On September 19, I was leaving work from the South Street Seaport when a woman approached me with a flier. It read, “Wall Street is now occupied.” Recently having found an interest in photography, I grabbed my camera and headed down to the park. As I got closer, I heard the drums beating louder and louder. As I entered the park, I was amazed at the amount of energy present. It was a beautiful display of peaceful action—so much kindness and gentleness in the camp, so much belief in our world and democracy. This was during a time when two General Assemblies occurred every day. I sat in on the tail end of the 1pm General Assembly, learning about the process and what exactly Occupy Wall Street was all about.
I heard something that particularly caught my ear: “At tonight’s GA, we will discuss how to prepare for the rain tomorrow.” Having studied the weather for about 11 years, I quickly jumped in with a point of information: “The rain will start in about two hours, not tomorrow, and it will be heavy.” Most people had growing concerns, and the General Assembly continued for another two hours. We all sat together as the skies darkened and the wind increased, brainstorming ideas from the 500 people in the park on how to protect everyone’s belongings.
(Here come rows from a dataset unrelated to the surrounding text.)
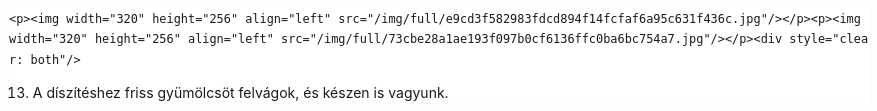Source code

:     <p><img width="320" height="256" align="left" src="/img/full/e9cd3f582983fdcd894f14fcfaf6a95c631f436c.jpg"/></p><p><img width="320" height="256" align="left" src="/img/full/73cbe28a1ae193f097b0cf6136ffc0ba6bc754a7.jpg"/></p><div style="clear: both"/>

13. A díszítéshez friss gyümölcsöt felvágok, és készen is vagyunk.
 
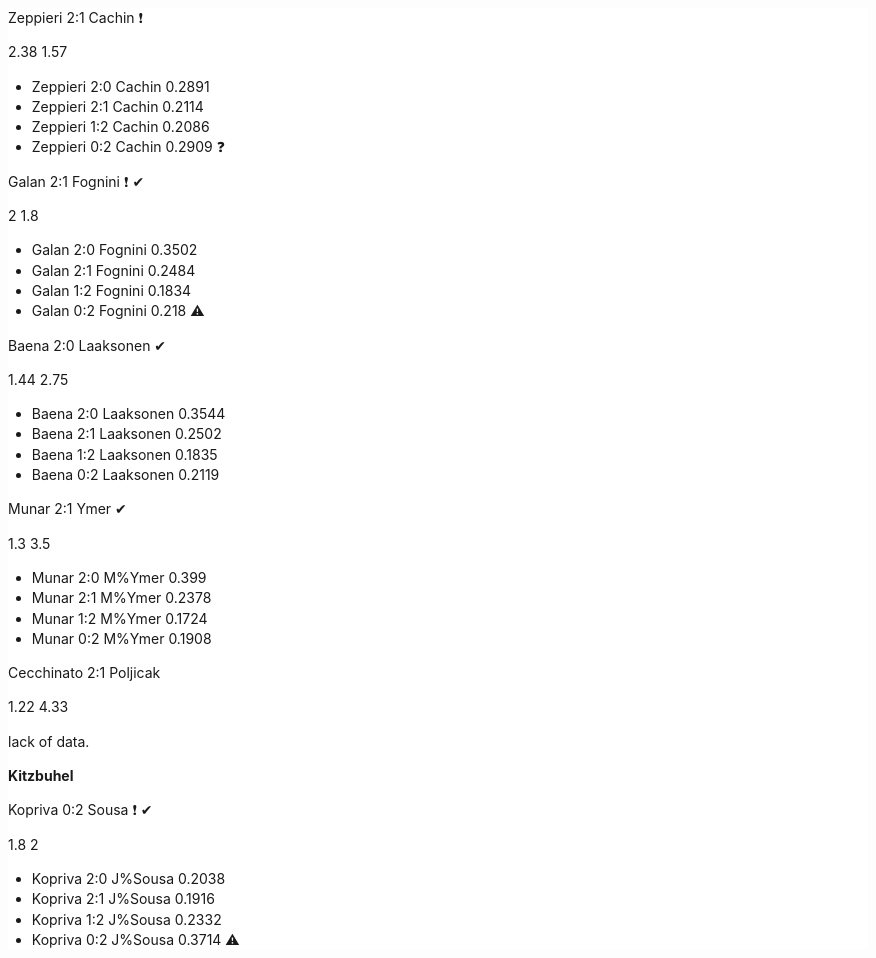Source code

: Zeppieri  2:1  Cachin    ❗

2.38    1.57

- Zeppieri 2:0 Cachin 0.2891
- Zeppieri 2:1 Cachin 0.2114
- Zeppieri 1:2 Cachin 0.2086
- Zeppieri 0:2 Cachin 0.2909    ❓




Galan  2:1  Fognini    ❗    ✔

2    1.8

- Galan 2:0 Fognini 0.3502
- Galan 2:1 Fognini 0.2484
- Galan 1:2 Fognini 0.1834
- Galan 0:2 Fognini 0.218    ⚠



Baena  2:0  Laaksonen    ✔

1.44    2.75

- Baena 2:0 Laaksonen 0.3544
- Baena 2:1 Laaksonen 0.2502
- Baena 1:2 Laaksonen 0.1835
- Baena 0:2 Laaksonen 0.2119



Munar  2:1  Ymer    ✔

1.3    3.5

- Munar 2:0 M%Ymer 0.399
- Munar 2:1 M%Ymer 0.2378
- Munar 1:2 M%Ymer 0.1724
- Munar 0:2 M%Ymer 0.1908



Cecchinato  2:1  Poljicak

1.22    4.33

lack of data.



**Kitzbuhel**

Kopriva  0:2  Sousa    ❗    ✔

1.8    2

- Kopriva 2:0 J%Sousa 0.2038
- Kopriva 2:1 J%Sousa 0.1916
- Kopriva 1:2 J%Sousa 0.2332
- Kopriva 0:2 J%Sousa 0.3714    ⚠

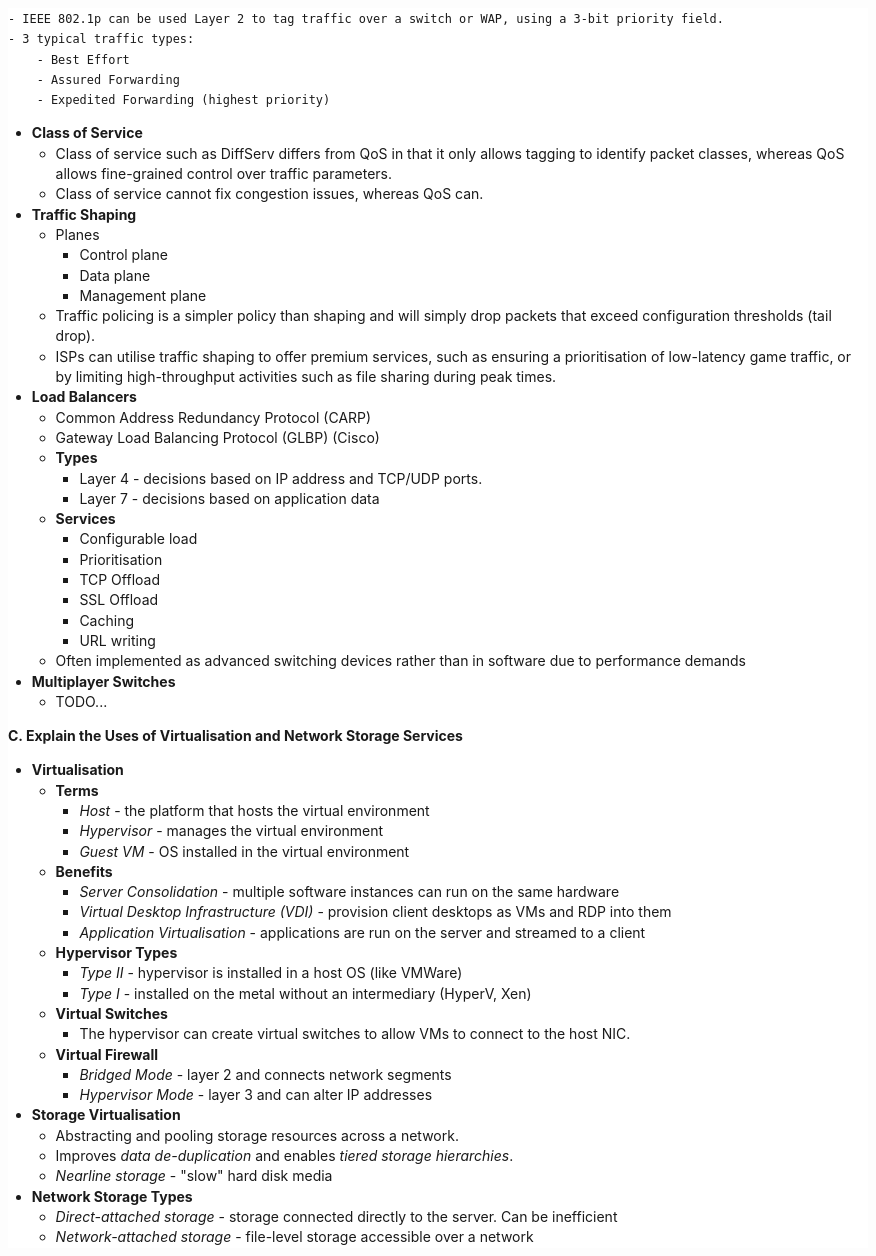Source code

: 	- IEEE 802.1p can be used Layer 2 to tag traffic over a switch or WAP, using a 3-bit priority field. 
	- 3 typical traffic types:
		- Best Effort
		- Assured Forwarding
		- Expedited Forwarding (highest priority)
- **Class of Service**
	- Class of service such as DiffServ differs from QoS in that it only allows tagging to identify packet classes, whereas QoS allows fine-grained control over traffic parameters.
	- Class of service cannot fix congestion issues, whereas QoS can.
- **Traffic Shaping**
	- Planes
		- Control plane
		- Data plane
		- Management plane
	- Traffic policing is a simpler policy than shaping and will simply drop packets that exceed configuration thresholds (tail drop).
	- ISPs can utilise traffic shaping to offer premium services, such as ensuring a prioritisation of low-latency game traffic, or by limiting high-throughput activities such as file sharing during peak times. 
- **Load Balancers**
	- Common Address Redundancy Protocol (CARP)
	- Gateway Load Balancing Protocol (GLBP) (Cisco)
	- **Types**
		- Layer 4 - decisions based on IP address and TCP/UDP ports.
		- Layer 7 - decisions based on application data
	- **Services**
		- Configurable load
		- Prioritisation
		- TCP Offload
		- SSL Offload
		- Caching
		- URL writing
	- Often implemented as advanced switching devices rather than in software due to performance demands
- **Multiplayer Switches**
	- TODO...

**C. Explain the Uses of Virtualisation and Network Storage Services**
- **Virtualisation**
	- **Terms**
		- *Host* - the platform that hosts the virtual environment
		- *Hypervisor* - manages the virtual environment
		- *Guest VM* - OS installed in the virtual environment
	- **Benefits**
		- *Server Consolidation* - multiple software instances can run on the same hardware
		- *Virtual Desktop Infrastructure (VDI)* - provision client desktops as VMs and RDP into them
		- *Application Virtualisation* - applications are run on the server and streamed to a client
	- **Hypervisor Types**
		- *Type II* - hypervisor is installed in a host OS (like VMWare)
		- *Type I* - installed on the metal without an intermediary (HyperV, Xen)
	- **Virtual Switches**
		- The hypervisor can create virtual switches to allow VMs to connect to the host NIC.
	- **Virtual Firewall**
		- *Bridged Mode* - layer 2 and connects network segments
		- *Hypervisor Mode* - layer 3 and can alter IP addresses
- **Storage Virtualisation**
	- Abstracting and pooling storage resources across a network. 
	- Improves *data de-duplication* and enables *tiered storage hierarchies*.
	- *Nearline storage* - "slow" hard disk media
- **Network Storage Types**
	- *Direct-attached storage* - storage connected directly to the server. Can be inefficient
	- *Network-attached storage* - file-level storage accessible over a network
What happened over the next few hours is what kept me coming back. After much discussion, we decided there was not much we could do to protect personal belongings from the rain. Some people bought raincoats and garbage bags for their belongings, while others just stood in T-shirts and enjoyed the warm weather, even though they were getting soaked. Regardless of how people prepared for the rain, the morale and energy was still high.
That day was also the first march I participated in at Occupy Wall Street. In the rain, roughly a hundred of us marched around Wall Street for the closing bell. That’s when I realized that the Occupy Wall Street movement was long overdue in this country, and if the pouring rain had not discouraged people, nothing will.